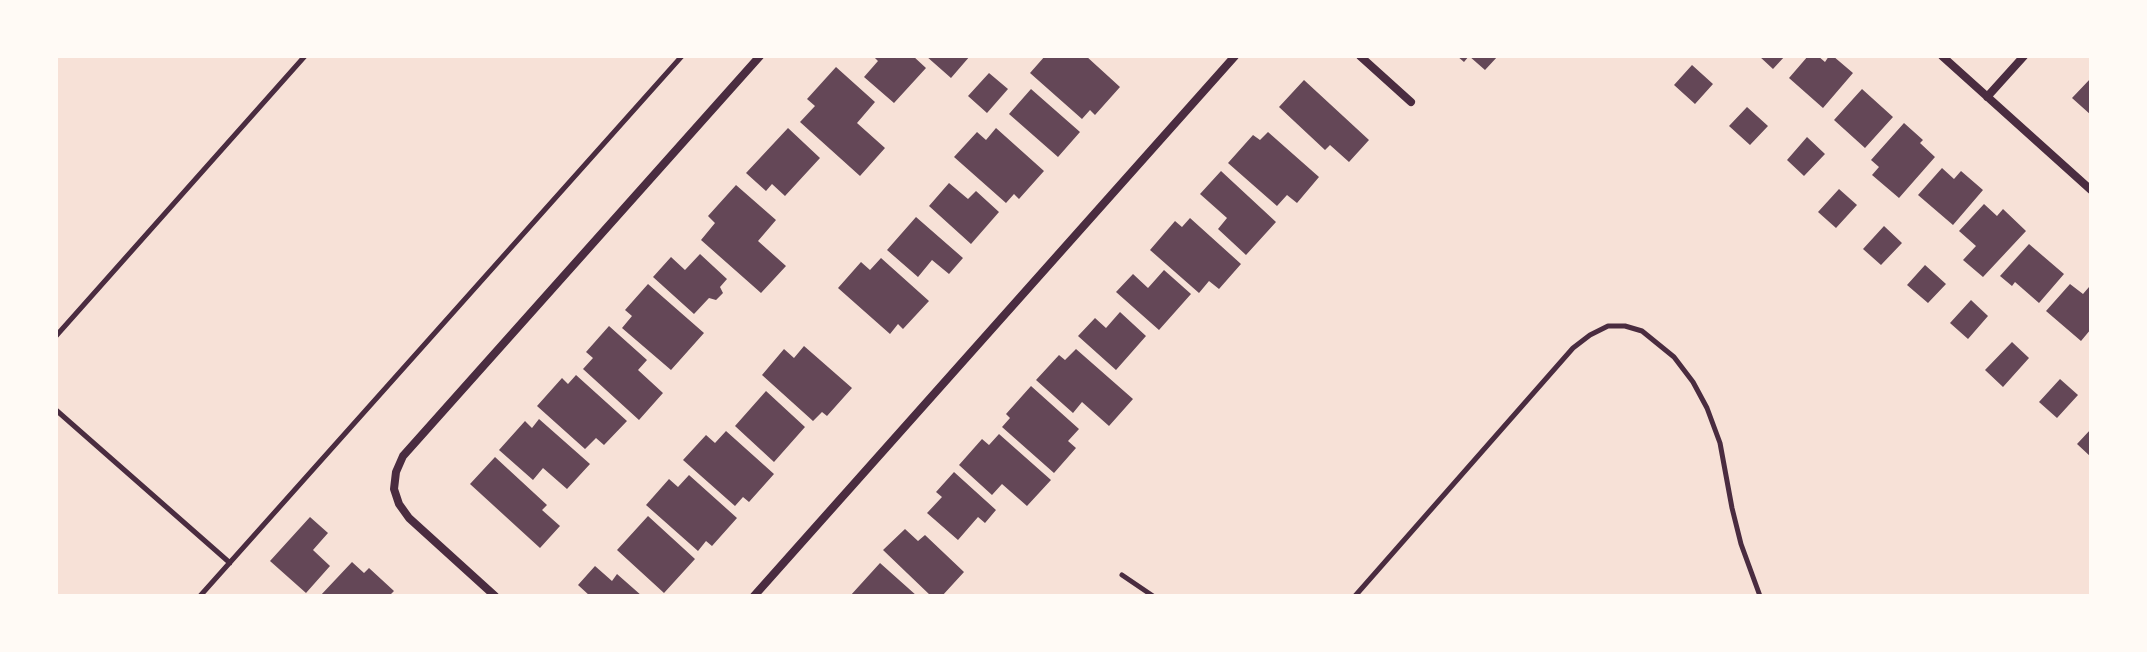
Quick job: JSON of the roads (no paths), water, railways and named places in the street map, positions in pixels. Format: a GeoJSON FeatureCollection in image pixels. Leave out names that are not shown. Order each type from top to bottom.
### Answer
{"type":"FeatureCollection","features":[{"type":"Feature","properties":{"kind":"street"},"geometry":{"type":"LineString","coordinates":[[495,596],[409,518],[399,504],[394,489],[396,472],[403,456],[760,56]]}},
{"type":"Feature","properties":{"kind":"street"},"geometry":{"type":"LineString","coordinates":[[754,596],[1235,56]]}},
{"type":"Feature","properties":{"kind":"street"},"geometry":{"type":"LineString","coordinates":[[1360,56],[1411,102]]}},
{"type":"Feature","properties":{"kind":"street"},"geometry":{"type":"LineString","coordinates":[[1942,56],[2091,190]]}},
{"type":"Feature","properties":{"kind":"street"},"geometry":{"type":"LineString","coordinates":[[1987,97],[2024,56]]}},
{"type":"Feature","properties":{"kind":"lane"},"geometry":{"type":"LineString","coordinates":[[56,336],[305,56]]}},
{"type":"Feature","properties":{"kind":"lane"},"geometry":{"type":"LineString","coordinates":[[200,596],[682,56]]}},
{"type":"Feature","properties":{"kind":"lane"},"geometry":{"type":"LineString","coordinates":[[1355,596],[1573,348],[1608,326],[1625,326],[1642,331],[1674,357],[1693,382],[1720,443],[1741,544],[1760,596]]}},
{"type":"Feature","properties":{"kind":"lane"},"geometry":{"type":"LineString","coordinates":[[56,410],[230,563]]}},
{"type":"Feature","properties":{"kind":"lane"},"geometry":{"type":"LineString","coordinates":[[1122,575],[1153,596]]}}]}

-.-.-

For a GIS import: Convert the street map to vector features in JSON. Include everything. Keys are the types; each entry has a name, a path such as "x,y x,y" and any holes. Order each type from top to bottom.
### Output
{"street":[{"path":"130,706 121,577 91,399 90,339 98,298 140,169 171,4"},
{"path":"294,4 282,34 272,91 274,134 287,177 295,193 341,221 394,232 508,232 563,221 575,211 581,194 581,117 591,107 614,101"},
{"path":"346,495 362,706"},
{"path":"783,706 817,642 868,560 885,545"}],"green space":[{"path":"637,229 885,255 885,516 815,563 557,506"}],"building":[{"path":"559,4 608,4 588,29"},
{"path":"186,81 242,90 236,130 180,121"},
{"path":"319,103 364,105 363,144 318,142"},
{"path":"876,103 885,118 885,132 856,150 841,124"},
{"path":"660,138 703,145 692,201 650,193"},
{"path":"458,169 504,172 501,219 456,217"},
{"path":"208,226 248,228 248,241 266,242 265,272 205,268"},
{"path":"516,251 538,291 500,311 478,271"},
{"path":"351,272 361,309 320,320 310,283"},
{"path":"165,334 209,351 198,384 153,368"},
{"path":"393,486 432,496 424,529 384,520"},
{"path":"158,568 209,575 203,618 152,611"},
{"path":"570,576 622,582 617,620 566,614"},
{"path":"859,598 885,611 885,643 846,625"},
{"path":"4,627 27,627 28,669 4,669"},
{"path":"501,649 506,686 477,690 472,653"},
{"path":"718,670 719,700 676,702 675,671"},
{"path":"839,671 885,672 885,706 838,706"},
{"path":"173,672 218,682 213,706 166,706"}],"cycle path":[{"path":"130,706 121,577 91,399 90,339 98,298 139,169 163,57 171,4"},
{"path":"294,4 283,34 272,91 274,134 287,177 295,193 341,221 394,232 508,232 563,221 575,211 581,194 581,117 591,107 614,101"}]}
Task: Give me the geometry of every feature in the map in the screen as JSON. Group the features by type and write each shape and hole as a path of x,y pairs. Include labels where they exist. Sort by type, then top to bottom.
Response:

-.-.-

◆ **PROBLEM DETAILS**
Among the entries above, determine how many lines hold the string "from" and report that number alone.

◆ **COMPLETED EXERCISE**
2